Colmenero admitted that the purported evidence was really just testimony in House and Senate committee hearings, testimony that was not supported by any proof.

“But that’s all hearsay,” Ramos observed. “People saying X, Y, Z—that’s not evidence for a trial court. ‘So-and-so’s [deceased] grandfather voted’—that’s not court evidence.”

Even worse, Colmenero tried to blame Democrats for exacerbating SB14’s racist qualities, claiming that Democratic Rep. Rafael Anchia voted against an amendment exempting indigent voters from the ID requirement.

None of her arguments seemed to gain any traction with Ramos, and after brief rebuttal by several of the plaintiffs’ attorneys, she adjourned the court. Outside of the courtroom, I ran into Anchia—the legislator who, according to Colmenero, fought against making it easier for poor people to vote. I asked him what he made of the lawyer’s claim.

“The state intentionally misled the court,” he told me.
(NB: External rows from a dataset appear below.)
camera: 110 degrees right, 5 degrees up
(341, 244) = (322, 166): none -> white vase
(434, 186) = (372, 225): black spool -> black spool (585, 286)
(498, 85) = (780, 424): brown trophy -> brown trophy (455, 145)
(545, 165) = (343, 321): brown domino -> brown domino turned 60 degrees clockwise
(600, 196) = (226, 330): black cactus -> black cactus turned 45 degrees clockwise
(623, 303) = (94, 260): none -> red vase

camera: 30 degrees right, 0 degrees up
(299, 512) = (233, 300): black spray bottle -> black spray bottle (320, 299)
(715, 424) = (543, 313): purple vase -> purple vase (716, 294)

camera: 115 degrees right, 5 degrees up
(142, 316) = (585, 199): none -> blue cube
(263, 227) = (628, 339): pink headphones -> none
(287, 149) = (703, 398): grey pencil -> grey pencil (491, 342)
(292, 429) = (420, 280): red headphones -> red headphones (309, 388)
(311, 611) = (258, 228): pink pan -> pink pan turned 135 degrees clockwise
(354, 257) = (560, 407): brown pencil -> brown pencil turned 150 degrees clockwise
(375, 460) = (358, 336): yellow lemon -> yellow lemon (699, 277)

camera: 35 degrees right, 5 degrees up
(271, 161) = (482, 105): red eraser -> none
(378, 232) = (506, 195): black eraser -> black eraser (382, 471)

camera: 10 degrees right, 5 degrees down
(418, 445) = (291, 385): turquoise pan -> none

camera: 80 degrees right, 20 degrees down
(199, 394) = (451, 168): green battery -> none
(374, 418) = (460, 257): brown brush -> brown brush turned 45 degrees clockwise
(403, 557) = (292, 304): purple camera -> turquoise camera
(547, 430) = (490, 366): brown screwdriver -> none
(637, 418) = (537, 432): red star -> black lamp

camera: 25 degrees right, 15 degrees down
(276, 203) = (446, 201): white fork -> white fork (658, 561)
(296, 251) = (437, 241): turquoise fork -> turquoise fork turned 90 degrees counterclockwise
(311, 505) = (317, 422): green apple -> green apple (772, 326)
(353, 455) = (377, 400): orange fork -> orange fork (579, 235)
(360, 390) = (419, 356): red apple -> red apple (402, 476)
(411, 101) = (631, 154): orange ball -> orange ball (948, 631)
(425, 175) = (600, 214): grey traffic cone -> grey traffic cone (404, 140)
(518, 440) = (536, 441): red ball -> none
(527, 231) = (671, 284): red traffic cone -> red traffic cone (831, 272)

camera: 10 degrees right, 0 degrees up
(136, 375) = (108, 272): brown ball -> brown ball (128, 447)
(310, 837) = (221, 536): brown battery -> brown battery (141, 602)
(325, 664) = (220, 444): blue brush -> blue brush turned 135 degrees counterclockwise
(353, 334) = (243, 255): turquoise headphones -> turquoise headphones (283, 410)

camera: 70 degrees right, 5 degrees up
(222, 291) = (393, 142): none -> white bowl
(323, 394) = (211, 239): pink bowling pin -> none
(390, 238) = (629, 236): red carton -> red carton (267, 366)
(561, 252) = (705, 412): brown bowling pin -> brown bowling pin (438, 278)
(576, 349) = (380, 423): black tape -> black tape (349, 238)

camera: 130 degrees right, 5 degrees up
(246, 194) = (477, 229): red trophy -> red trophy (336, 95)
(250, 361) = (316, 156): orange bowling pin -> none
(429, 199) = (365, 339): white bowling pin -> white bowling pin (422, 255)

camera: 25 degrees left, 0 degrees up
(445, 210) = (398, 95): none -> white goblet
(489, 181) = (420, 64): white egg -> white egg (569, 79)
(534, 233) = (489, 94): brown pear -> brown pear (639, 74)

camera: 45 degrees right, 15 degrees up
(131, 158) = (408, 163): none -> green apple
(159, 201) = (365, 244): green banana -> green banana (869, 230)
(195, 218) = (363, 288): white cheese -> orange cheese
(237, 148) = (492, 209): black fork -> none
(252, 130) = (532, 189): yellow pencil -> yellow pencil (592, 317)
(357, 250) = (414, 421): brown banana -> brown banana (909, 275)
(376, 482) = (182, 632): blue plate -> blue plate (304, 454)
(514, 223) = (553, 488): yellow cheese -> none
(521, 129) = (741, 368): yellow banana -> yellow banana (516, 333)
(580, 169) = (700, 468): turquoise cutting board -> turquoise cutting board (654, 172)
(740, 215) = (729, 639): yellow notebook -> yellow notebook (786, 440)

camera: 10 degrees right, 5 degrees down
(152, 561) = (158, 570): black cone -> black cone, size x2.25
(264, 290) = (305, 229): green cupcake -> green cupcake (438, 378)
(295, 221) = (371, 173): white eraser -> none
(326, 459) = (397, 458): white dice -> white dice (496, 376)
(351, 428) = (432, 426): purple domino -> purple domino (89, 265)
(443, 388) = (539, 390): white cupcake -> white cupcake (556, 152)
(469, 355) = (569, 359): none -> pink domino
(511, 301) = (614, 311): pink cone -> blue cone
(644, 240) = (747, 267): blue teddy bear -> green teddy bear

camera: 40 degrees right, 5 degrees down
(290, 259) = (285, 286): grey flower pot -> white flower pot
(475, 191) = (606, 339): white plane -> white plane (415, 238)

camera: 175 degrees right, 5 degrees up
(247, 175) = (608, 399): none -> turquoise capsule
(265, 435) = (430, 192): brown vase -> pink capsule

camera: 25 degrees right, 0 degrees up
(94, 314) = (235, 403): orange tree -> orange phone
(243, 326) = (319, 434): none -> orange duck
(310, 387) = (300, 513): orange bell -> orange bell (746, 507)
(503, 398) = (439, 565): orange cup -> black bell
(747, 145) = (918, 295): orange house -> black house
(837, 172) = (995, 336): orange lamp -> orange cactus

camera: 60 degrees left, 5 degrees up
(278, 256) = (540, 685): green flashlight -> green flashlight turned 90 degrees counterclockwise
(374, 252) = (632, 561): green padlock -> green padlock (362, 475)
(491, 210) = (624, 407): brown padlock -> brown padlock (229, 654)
In reality, he supported a broad indigence exemption and only opposed a “byzantine” Republican alternative that, in his view, would’ve only pretended to solve the problem. Anchia added that Colmenero also downplayed the legislature’s racism in pushing voter ID measures. “In 2005 and 2007, Republicans said the real threat was noncitizens crossing the border to vote,” he said. “This had a brown face on it when they started pushing it in the legislature.”

Anchia, though, was happy with what he saw in court on Tuesday.

“I don’t think it could have gone any better,” he said. The LDF’s Janai Nelson agreed, contending that “the judge was very skeptical of the state’s argument and attempt to mangle the record.” She pointed out that combatting “false allegations of voter fraud” is more important than ever, as government officials fling those allegations around in an effort to “destroy democratic processes.” This case, she told me, “goes far beyond Texas.”

None of the plaintiffs’ attorneys appeared particularly concerned that the Justice Department had switched allegiances. “We’re civil rights lawyers,” Chad Dunn told me. “We’re used to fighting every level of government at the same time.”

Maybe that’s the appropriate attitude. After all, having the DOJ on your side is nice, but having the law on your side is even better. Some of these lawyers have been working on this case for nearly four years. On Tuesday, they seemed to see victory approaching, no matter what tricks Sessions attempts to pull.